• **Exercise requirements**: Starting at the line that contains "en el campo" and stopping at the line that contains "Create output folders\\", transcribe every line of the material below exactly; pictures stay out.

• **Records for processing**:
________________

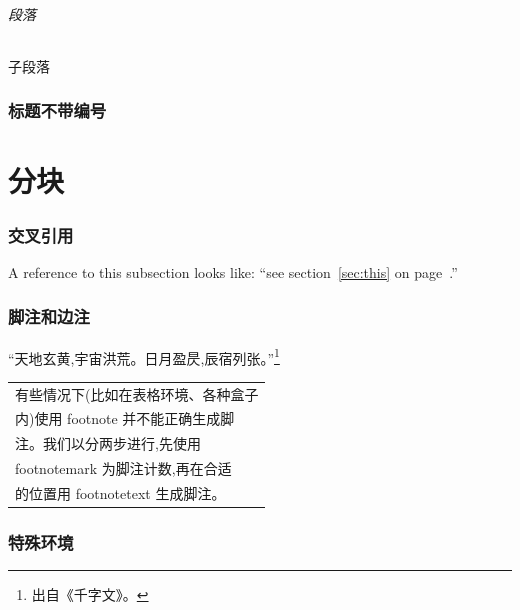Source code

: \documentclass[a4paper]{ctexart}
\begin{document}
    \paragraph{段落}
    \subparagraph{子段落}
    \section*{标题不带编号}
    \part{分块}
    \section{交叉引用}
    A reference to this subsection\label{sec:this} looks like: %
    ``see section~\ref{sec:this} on page~\pageref{sec:this}.''
    \section{脚注和边注}
    “天地玄黄,宇宙洪荒。日月盈昃,辰宿列张。”\footnote{出自《千字文》。}\par
    \begin{tabular}{l}
        \hline
        有些情况下(比如在表格环境、各种盒子\\
        内)使用 footnote 并不能正确生成脚\\
        注。我们以分两步进行,先使用 \\
        footnotemark 为脚注计数,再在合适\\
        的位置用 footnotetext 生成脚注。\footnotemark\\
        \hline
    \end{tabular}
    \section{特殊环境}
\end{document}
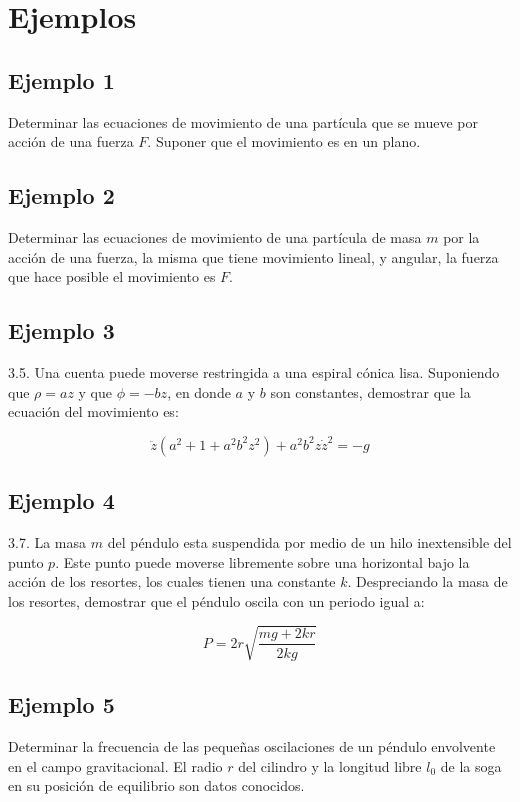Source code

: \section{Ejemplos}

\subsection{Ejemplo 1}
Determinar las ecuaciones de movimiento de una partícula que se mueve por acción
de una fuerza $F$. Suponer que el movimiento es en un plano.

\subsection{Ejemplo 2}
Determinar las ecuaciones de movimiento de una partícula de masa $m$ por la
acción de una fuerza, la misma que tiene movimiento lineal, y angular, la fuerza
que hace posible el movimiento es $F$.

\subsection{Ejemplo 3}
3.5. Una cuenta puede moverse restringida a una espiral cónica lisa. Suponiendo
que $\rho=az$ y que $\phi=-bz$, en donde $a$ y $b$ son constantes, demostrar que
la ecuación del movimiento es:

\begin{equation*}
    \ddot{z}(a^2+1+a^2b^2z^2)+a^2b^2z\dot{z}^2=-g
\end{equation*}

\subsection{Ejemplo 4}
3.7. La masa $m$ del péndulo esta suspendida por medio de un hilo inextensible
del punto $p$. Este punto puede moverse libremente sobre una horizontal bajo la
acción de los resortes, los cuales tienen una constante $k$. Despreciando la
masa de los resortes, demostrar que el péndulo oscila con un periodo igual a:

\begin{equation*}
    P=2r\sqrt{\frac{mg+2kr}{2kg}}
\end{equation*}

\subsection{Ejemplo 5}
Determinar la frecuencia de las pequeñas oscilaciones de un péndulo envolvente
en el campo gravitacional. El radio $r$ del cilindro y la longitud libre $l_0$
de la soga en su posición de equilibrio son datos conocidos.

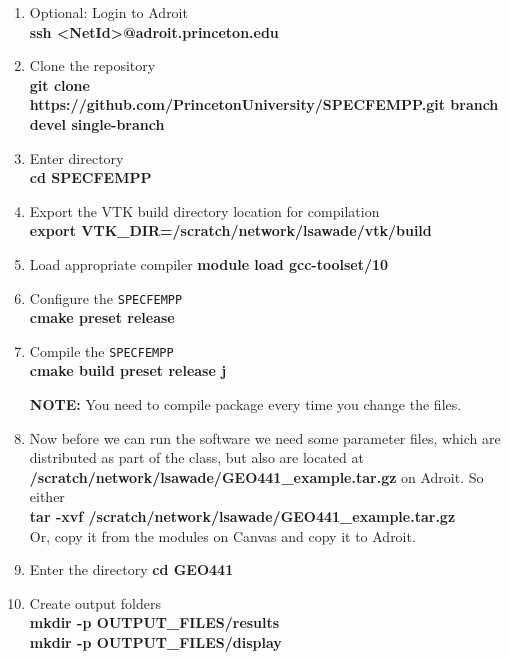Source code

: \documentclass[11pt,titlepage,fleqn]{article}
\begin{document}
\begin{enumerate}

\item Optional: Login to Adroit\\
{\bf ssh <NetId>@adroit.princeton.edu}       
    
\item Clone the repository\\
      {\bf git clone https://github.com/PrincetonUniversity/SPECFEMPP.git \newline \text{-}\text{-}branch devel \text{-}\text{-}single-branch}
\item Enter directory\\
      {\bf cd SPECFEMPP}       
		
\item Export the VTK build directory location for compilation\\
      {\bf export VTK\_DIR=/scratch/network/lsawade/vtk/build}

\item Load appropriate compiler
      {\bf module load gcc-toolset/10}

\item Configure the \texttt{SPECFEMPP}\\
      {\bf cmake \text{-}\text{-}preset release}

\item Compile the \texttt{SPECFEMPP}\\
      {\bf cmake \text{-}\text{-}build \text{-}\text{-}preset release \text{-}j}

      {\bf NOTE:} You need to compile package every time you change the files.

\item Now before we can run the software we need some parameter files, which are distributed as part of the class, but also are located at {\bf /scratch/network/lsawade/GEO441\_example.tar.gz} on Adroit. So either \\
      {\bf tar -xvf /scratch/network/lsawade/GEO441\_example.tar.gz}\\
    Or, copy it from the modules on Canvas and copy it to Adroit.
      
\item Enter the directory
      {\bf cd GEO441}

\item Create output folders\\
      {\bf mkdir -p OUTPUT\_FILES/results}\\
      {\bf mkdir -p OUTPUT\_FILES/display}
      

\end{enumerate}
\end{document}
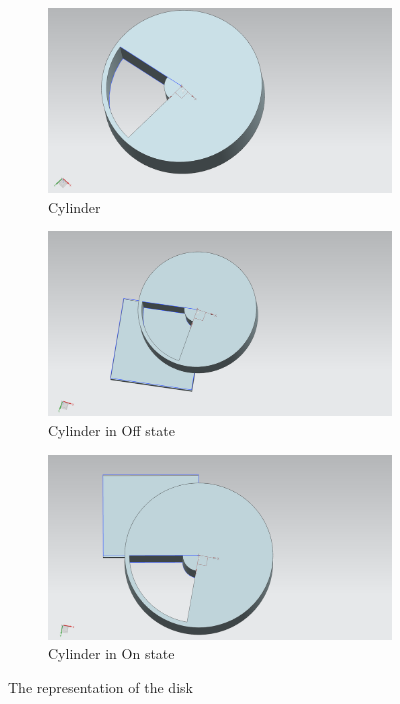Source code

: \begin{figure}[ht]
     \centering
     \begin{subfigure}[b]{0.49\linewidth}
     \includegraphics[width=\linewidth]{img/cylinder.png}
     \caption{Cylinder}
     \label{fig:Cylinder1}
     \end{subfigure}
     \begin{subfigure}[b]{0.49\linewidth}
     \includegraphics[width=\linewidth]{img/cylinder2.png}
     \caption {Cylinder in Off state}
     \label{fig:Cylinder2}
     \end{subfigure}
     \label{fig:pwm}
     \begin{subfigure}[c]{0.49\linewidth}
     \includegraphics[width=\linewidth]{img/cylinder3.png}
     \caption {Cylinder in On state}
     \label{fig:Cylinder3}
     \end{subfigure}
     \caption{The representation of the disk}
     \label{fig:cylinder}
\end{figure}

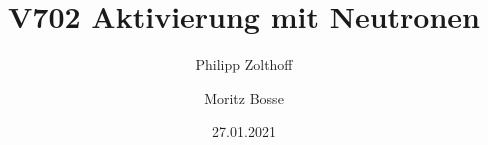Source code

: 

\author{Philipp Zolthoff \and Moritz Bosse}
\title{V702 Aktivierung mit Neutronen}
\date{27.01.2021}



\maketitle
\tableofcontents

\ignorespacesafterend
\newpage








\printbibliography



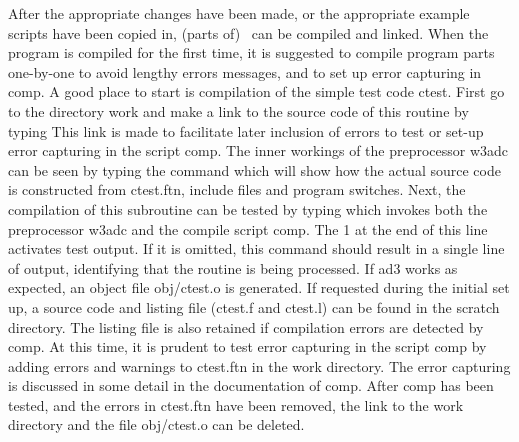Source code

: \noindent
After the appropriate changes have been made, or the appropriate example
scripts have been copied in, (parts of) \ws\ can be compiled and linked. When
the program is compiled for the first time, it is suggested to compile program
parts one-by-one to avoid lengthy errors messages, and to set up error
capturing in {\file comp}. A good place to start is compilation of the simple
test code {\F ctest}. First go to the directory {\dir work} and make a link to
the source code of this routine by typing  This link is
made to facilitate later inclusion of errors to test or set-up error capturing
in the script {\file comp}. The inner workings of the preprocessor {\file
  w3adc} can be seen by typing the command  which
will show how the actual source code is constructed from {\file ctest.ftn},
include files and program switches. Next, the compilation of this subroutine
can be tested by typing  which invokes both the
preprocessor {\file w3adc} and the compile script {\file comp}. The 1 at the
end of this line activates test output. If it is omitted, this command should
result in a single line of output, identifying that the routine is being
processed. If {\file ad3} works as expected, an object file {\file
  obj/ctest.o} is generated. If requested during the initial set up, a source
code and listing file ({\file ctest.f} and {\file ctest.l}) can be found in
the scratch directory. The listing file is also retained if compilation errors
are detected by {\file comp}. At this time, it is prudent to test error
capturing in the script {\file comp} by adding errors and warnings to {\file
  ctest.ftn} in the work directory. The error capturing is discussed in some
detail in the documentation of {\file comp}. After {\file comp} has been
tested, and the errors in {\file ctest.ftn} have been removed, the link to the
work directory and the file {\file obj/ctest.o} can be deleted.

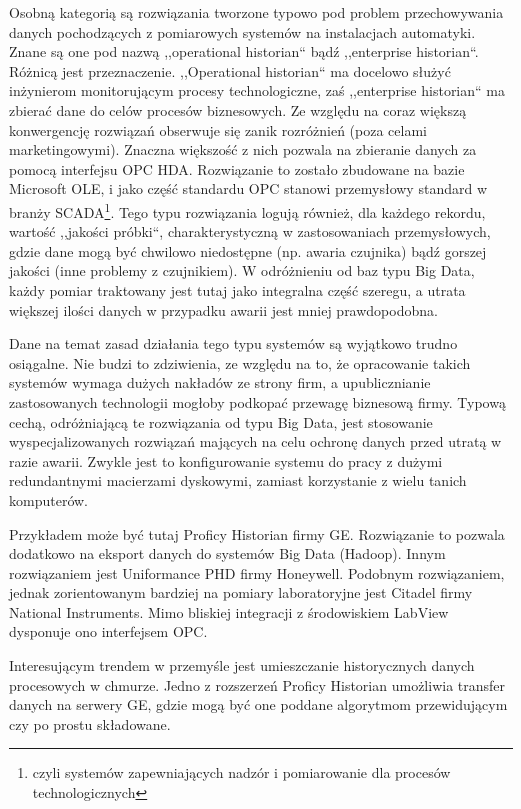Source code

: \documentclass[a4paper,polish,12pt,twoside]{article}
\begin{document}
Osobną kategorią są rozwiązania tworzone typowo pod problem przechowywania danych pochodzących z pomiarowych systemów na instalacjach automatyki. Znane są one pod nazwą ,,operational historian`` bądź ,,enterprise historian``. Różnicą jest przeznaczenie. ,,Operational historian`` ma docelowo służyć inżynierom monitorującym procesy technologiczne, zaś ,,enterprise historian`` ma zbierać dane do celów procesów biznesowych. Ze względu na coraz większą konwergencję rozwiązań obserwuje się zanik rozróżnień (poza celami marketingowymi). Znaczna większość z nich pozwala na zbieranie danych za pomocą interfejsu OPC HDA\cite{opc:hda}. Rozwiązanie to zostało zbudowane na bazie Microsoft OLE, i jako część standardu OPC stanowi przemysłowy standard w branży SCADA\footnote{czyli systemów zapewniających nadzór i pomiarowanie dla procesów technologicznych}. Tego typu rozwiązania logują również, dla każdego rekordu, wartość ,,jakości próbki``, charakterystyczną w zastosowaniach przemysłowych, gdzie dane mogą być chwilowo niedostępne (np. awaria czujnika) bądź gorszej jakości (inne problemy z czujnikiem). W odróżnieniu od baz typu Big Data, każdy pomiar traktowany jest tutaj jako integralna część szeregu, a utrata większej ilości danych w przypadku awarii jest mniej prawdopodobna.

Dane na temat zasad działania tego typu systemów są wyjątkowo trudno osiągalne. Nie budzi to zdziwienia, ze względu na to, że opracowanie takich systemów wymaga dużych nakładów ze strony firm, a upublicznianie zastosowanych technologii mogłoby podkopać przewagę biznesową firmy. Typową cechą, odróżniającą te rozwiązania od typu Big Data, jest stosowanie wyspecjalizowanych rozwiązań mających na celu ochronę danych przed utratą w razie awarii. Zwykle jest to konfigurowanie systemu do pracy z dużymi redundantnymi macierzami dyskowymi, zamiast korzystanie z wielu tanich komputerów.

Przykładem może być tutaj Proficy Historian firmy GE\cite{proficy:historian}. Rozwiązanie to pozwala dodatkowo na eksport danych do systemów Big Data (Hadoop). Innym rozwiązaniem jest Uniformance PHD\cite{uniformance:phd} firmy Honeywell. Podobnym rozwiązaniem, jednak zorientowanym bardziej na pomiary laboratoryjne jest Citadel\cite{ni:citadel} firmy National Instruments. Mimo bliskiej integracji z środowiskiem LabView dysponuje ono interfejsem OPC. 

Interesującym trendem w przemyśle jest umieszczanie historycznych danych procesowych w chmurze\cite{gecloud}. Jedno z rozszerzeń Proficy Historian umożliwia transfer danych na serwery GE, gdzie mogą być one poddane algorytmom przewidującym czy po prostu składowane.
\end{document}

________________

• **Response**:
en el campo gravitacional. El radio $r$ del cilindro y la longitud libre $l_0$
de la soga en su posición de equilibrio son datos conocidos.

Source code

: \documentclass[11pt,titlepage,fleqn]{article}
\begin{document}
\begin{enumerate}

\item Optional: Login to Adroit\\
{\bf ssh <NetId>@adroit.princeton.edu}       
    
\item Clone the repository\\
      {\bf git clone https://github.com/PrincetonUniversity/SPECFEMPP.git \newline \text{-}\text{-}branch devel \text{-}\text{-}single-branch}
\item Enter directory\\
      {\bf cd SPECFEMPP}       
		
\item Export the VTK build directory location for compilation\\
      {\bf export VTK\_DIR=/scratch/network/lsawade/vtk/build}

\item Load appropriate compiler
      {\bf module load gcc-toolset/10}

\item Configure the \texttt{SPECFEMPP}\\
      {\bf cmake \text{-}\text{-}preset release}

\item Compile the \texttt{SPECFEMPP}\\
      {\bf cmake \text{-}\text{-}build \text{-}\text{-}preset release \text{-}j}

      {\bf NOTE:} You need to compile package every time you change the files.

\item Now before we can run the software we need some parameter files, which are distributed as part of the class, but also are located at {\bf /scratch/network/lsawade/GEO441\_example.tar.gz} on Adroit. So either \\
      {\bf tar -xvf /scratch/network/lsawade/GEO441\_example.tar.gz}\\
    Or, copy it from the modules on Canvas and copy it to Adroit.
      
\item Enter the directory
      {\bf cd GEO441}

\item Create output folders\\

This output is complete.